Units of Fourier transform Assume a function $f(t)$ which represents the voltage over time and its Fourier transform $\mathcal{F}(\omega)$. The unit of f(t) is [V] and the unit of $\mathcal{F}(\omega)$ will be [V/Hz]. 
I am interested in the voltage amplitude A (unit [V]) of a wave at a specific frequency $\omega_0$ ($Ae^{i\omega_0 t}$). The amplitude of the Fourier transform at this frequency is $\mathcal{F}(\omega_0)$. Is it correct to state that A=$\mathcal{F}(\omega_0)$? I think not because A has unit [V] and $\mathcal{F}(\omega_0)$ has unit [V/Hz]. How can the Fourier transform then help finding the amplitude A at a specific frequency? 

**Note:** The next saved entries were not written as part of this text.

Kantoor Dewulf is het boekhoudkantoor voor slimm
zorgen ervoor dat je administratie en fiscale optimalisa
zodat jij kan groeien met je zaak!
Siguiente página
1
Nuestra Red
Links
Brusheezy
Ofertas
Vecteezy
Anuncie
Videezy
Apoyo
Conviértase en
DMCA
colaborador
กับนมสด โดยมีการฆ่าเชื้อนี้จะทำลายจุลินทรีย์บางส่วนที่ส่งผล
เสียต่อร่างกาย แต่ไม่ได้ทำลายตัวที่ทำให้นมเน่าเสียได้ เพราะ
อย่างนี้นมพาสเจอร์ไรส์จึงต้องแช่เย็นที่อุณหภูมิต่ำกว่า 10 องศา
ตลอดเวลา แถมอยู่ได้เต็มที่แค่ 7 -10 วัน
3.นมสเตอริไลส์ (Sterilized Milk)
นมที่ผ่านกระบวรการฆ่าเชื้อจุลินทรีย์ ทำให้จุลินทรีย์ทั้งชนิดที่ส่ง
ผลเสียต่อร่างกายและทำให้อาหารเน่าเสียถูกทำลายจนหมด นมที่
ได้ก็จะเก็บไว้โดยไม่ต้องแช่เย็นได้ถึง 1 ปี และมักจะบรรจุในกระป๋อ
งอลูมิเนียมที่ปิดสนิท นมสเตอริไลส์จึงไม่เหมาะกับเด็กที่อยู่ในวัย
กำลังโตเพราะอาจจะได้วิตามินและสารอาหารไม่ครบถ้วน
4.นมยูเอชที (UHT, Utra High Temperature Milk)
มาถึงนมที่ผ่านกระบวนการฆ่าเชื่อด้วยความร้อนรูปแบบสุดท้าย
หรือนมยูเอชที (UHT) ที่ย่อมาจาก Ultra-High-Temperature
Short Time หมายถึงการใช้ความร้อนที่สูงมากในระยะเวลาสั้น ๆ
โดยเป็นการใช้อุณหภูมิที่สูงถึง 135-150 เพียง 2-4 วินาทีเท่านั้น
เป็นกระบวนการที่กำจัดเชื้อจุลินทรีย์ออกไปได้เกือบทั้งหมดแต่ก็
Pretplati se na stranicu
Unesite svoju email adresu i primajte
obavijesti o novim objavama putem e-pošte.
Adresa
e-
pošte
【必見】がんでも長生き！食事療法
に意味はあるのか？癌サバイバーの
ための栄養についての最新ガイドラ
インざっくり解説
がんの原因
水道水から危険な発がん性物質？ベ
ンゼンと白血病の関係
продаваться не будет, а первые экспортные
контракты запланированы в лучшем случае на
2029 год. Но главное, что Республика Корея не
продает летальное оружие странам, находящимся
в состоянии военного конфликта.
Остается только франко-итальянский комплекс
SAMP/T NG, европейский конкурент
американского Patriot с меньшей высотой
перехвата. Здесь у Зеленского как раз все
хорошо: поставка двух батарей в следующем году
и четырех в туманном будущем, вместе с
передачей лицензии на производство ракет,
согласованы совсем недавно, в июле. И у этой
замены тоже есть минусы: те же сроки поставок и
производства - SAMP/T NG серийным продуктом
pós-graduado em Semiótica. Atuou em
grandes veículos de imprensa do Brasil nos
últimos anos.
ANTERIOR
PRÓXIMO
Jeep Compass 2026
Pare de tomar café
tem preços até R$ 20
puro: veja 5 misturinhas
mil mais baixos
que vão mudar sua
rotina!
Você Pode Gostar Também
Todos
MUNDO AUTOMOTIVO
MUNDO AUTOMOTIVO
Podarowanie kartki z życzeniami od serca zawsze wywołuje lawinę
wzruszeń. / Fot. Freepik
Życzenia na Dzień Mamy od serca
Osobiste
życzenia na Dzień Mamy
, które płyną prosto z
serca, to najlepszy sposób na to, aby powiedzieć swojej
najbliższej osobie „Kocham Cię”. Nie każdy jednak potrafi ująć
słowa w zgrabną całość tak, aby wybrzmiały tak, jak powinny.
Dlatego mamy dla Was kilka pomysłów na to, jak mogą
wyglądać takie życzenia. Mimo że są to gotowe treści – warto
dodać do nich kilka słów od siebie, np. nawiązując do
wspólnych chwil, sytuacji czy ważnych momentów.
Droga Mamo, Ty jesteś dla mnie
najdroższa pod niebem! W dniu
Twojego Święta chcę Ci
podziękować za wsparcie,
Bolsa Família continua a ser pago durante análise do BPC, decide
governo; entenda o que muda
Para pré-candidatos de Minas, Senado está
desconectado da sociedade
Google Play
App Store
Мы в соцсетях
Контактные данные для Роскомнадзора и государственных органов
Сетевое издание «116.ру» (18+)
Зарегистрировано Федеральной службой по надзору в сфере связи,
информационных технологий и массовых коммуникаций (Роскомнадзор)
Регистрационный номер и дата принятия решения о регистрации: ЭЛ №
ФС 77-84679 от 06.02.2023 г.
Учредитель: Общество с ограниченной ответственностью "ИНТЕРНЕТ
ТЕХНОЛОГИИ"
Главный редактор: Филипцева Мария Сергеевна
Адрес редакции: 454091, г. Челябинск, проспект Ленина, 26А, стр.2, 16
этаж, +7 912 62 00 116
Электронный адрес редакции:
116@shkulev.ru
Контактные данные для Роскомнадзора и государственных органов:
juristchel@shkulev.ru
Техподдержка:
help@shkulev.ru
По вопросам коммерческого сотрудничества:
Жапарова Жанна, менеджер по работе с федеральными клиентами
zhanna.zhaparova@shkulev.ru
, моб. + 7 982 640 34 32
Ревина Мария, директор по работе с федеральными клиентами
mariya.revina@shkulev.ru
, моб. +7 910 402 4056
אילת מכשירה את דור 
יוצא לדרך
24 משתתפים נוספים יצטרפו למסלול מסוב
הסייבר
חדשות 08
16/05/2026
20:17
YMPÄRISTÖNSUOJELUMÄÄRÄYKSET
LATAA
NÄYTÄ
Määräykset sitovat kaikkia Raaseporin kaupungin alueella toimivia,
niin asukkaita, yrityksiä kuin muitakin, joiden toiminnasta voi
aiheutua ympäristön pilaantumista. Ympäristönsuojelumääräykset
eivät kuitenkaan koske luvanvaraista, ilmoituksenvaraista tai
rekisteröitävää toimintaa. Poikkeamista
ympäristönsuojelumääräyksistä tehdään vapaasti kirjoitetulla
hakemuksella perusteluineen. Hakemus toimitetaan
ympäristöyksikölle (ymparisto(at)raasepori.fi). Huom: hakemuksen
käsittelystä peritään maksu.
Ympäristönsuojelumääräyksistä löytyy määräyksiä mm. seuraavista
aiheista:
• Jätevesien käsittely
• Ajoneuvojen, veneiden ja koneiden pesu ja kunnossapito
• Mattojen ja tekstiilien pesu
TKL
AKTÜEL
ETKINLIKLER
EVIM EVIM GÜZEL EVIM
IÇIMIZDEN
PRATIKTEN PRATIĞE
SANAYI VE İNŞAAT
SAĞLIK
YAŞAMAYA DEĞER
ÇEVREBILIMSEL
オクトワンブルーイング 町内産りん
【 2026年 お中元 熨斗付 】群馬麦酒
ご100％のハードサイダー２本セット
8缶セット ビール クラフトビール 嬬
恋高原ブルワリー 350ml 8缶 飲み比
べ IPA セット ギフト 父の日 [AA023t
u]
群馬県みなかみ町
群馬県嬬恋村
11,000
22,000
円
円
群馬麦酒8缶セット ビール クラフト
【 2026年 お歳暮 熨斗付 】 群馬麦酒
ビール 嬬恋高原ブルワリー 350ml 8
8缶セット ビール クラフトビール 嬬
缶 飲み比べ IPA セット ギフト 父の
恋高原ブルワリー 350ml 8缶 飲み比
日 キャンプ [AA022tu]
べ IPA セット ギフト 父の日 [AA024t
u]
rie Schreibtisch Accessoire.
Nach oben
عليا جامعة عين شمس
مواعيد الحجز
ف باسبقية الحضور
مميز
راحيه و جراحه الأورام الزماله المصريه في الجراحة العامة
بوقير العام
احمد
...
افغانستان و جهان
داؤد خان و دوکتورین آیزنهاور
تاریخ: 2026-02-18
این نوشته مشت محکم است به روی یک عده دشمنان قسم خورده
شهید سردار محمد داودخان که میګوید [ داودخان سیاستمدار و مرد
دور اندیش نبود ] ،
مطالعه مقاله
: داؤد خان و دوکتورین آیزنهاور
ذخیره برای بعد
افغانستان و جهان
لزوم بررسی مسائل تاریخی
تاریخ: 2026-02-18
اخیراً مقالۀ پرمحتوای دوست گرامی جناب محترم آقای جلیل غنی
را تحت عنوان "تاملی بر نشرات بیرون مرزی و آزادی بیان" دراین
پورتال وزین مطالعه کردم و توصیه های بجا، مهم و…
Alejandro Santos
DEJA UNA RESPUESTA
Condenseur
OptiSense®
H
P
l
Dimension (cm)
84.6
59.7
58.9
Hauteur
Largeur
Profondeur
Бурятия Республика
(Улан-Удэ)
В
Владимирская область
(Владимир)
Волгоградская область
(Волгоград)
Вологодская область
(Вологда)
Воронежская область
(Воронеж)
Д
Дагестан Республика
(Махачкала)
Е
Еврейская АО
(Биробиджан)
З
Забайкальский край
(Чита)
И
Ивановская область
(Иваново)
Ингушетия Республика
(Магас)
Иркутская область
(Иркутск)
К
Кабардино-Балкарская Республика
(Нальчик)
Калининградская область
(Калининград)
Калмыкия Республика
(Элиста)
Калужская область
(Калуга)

Do I have to take the limit?
$$\lim_{\Delta\omega \to 0}\int_{\omega_0-\Delta\omega}^{\omega_0+\Delta\omega} \mathcal{F}(\omega) \Delta\omega d\omega = \mathcal{F}(\omega_0)d\omega$$
But this result does not help me any further...
So, concrete my question: how can you find the voltage [V] (and not [V/Hz]) at a specific frequency using the Fourier transform? And what is the relation between the amplitude A (unit [V]) of a wave at a specific frequency $\omega_0$ and $\mathcal{F}(\omega_0)$ (unit [V/Hz])?
 A: This is a great example of how checking units and dimensionality help us understand the physics.
If you apply a discrete set of voltages with different frequencies, each with amplitude $a_i$, that is
$$f(t) = \sum_i a_i e^{i\omega_i t}$$
then the dimensions of $a_i$ are voltage and you will get it from the discrete Fourier transform, which has the appropriate units. If you apply a continuous set of frequencies
$$f(t) = \int d\omega a(\omega) e^{i\omega t}$$ 
then $a(\omega)$ has dimensions of voltage-per-frequency (equivalently voltage-times-time), because it reflects a distribution of voltage amplitudes. So one can ask what is the total voltage not at frequency $\omega_0$ but at a small interval $[\omega_0, \omega_0+d\omega]$, and it will be $a(\omega_0)d\omega$. Asking what is the voltage at a specific frequency assumes a discrete set of frequencies. You get $a(\omega)$ by the continuous Fourier transform.
The two pictures can come together if we employ delta functions, and then $$f(t) = \sum_i a_i e^{i\omega_i t} = \int d\omega e^{i\omega t}\sum_i \delta(\omega-\omega_i)a_i$$
Note, however, that delta-functions are not dimensionless! indeed, $a_i \delta(\omega-\omega_i)$ has units of voltage-per-frequency, just as $a(\omega)$ -- which in fact it is! $a(\omega) = \sum_i a_i \delta(\omega-\omega_i)$ in this case.